“A lot of people write about rebuilding after divorce. Art is still walking that road. There’s a difference — and you feel it on every page.”
— James T., Men’s Coach, Chicago
ABOUT THE AUTHOR
After my marriage ended, I found myself in the kind of freefall most guys don’t talk about — identity gone, patterns exposed, and the slow realization that no one was coming to save me.
So I did what a lot of guys do — white-knuckled it, kept moving, and told myself I was fine. I wasn’t fine. I was just busy pretending.
I spent years working in film and television, getting pretty good at telling other people’s stories. Turns out I was a lot less honest about my own.
So I went to work.

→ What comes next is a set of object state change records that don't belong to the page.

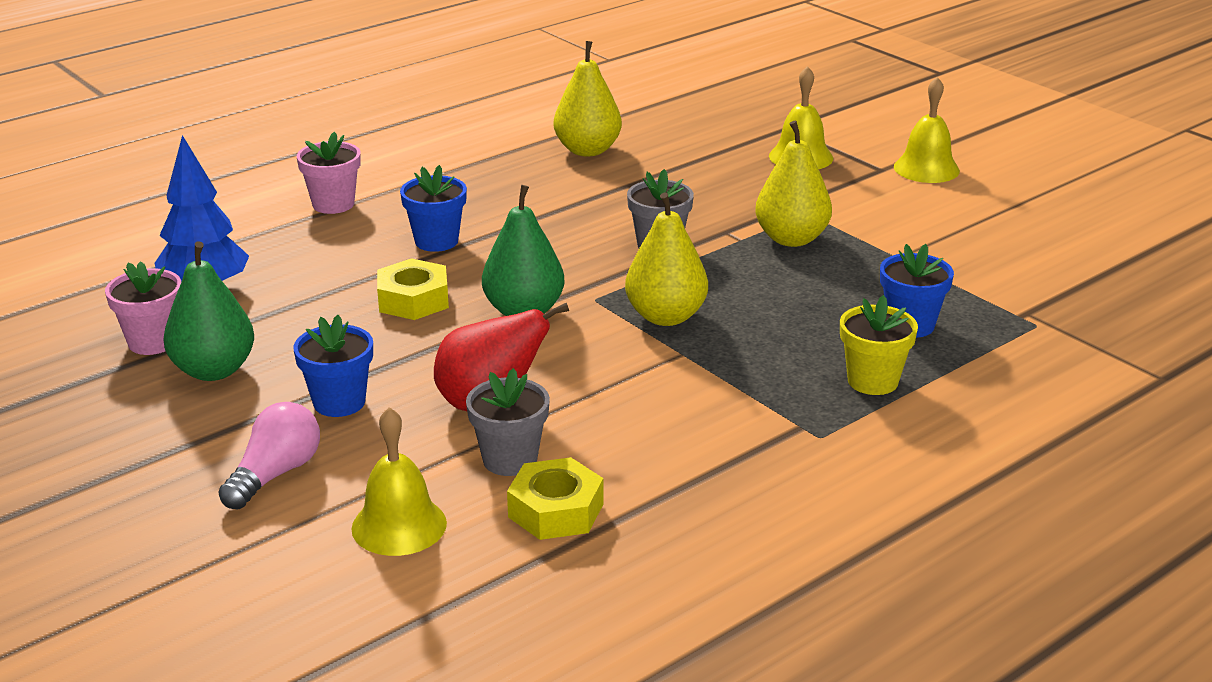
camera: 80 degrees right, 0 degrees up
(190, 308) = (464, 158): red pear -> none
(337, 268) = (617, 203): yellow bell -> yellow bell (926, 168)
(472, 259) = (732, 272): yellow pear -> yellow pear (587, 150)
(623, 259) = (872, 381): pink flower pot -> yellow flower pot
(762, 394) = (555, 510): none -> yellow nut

The real kind — the kind that asks you to sit still long enough to actually look at yourself. Your patterns, the things you’ve been carrying, the version of yourself you’d been performing for way too long. It wasn’t pretty. But it was the most important thing I’ve ever done.
Now I write about grounded masculinity, fatherhood, and what it actually takes to rebuild. I also work with men navigating separation and divorce — helping them find their footing and figure out who they are when the life they built is no longer the life they’re living.
I’m based in Los Angeles, doing this work in real time, right alongside the men I write for.
One thing I know for certain: sometimes starting over isn’t about going back. It’s about deciding who you become next.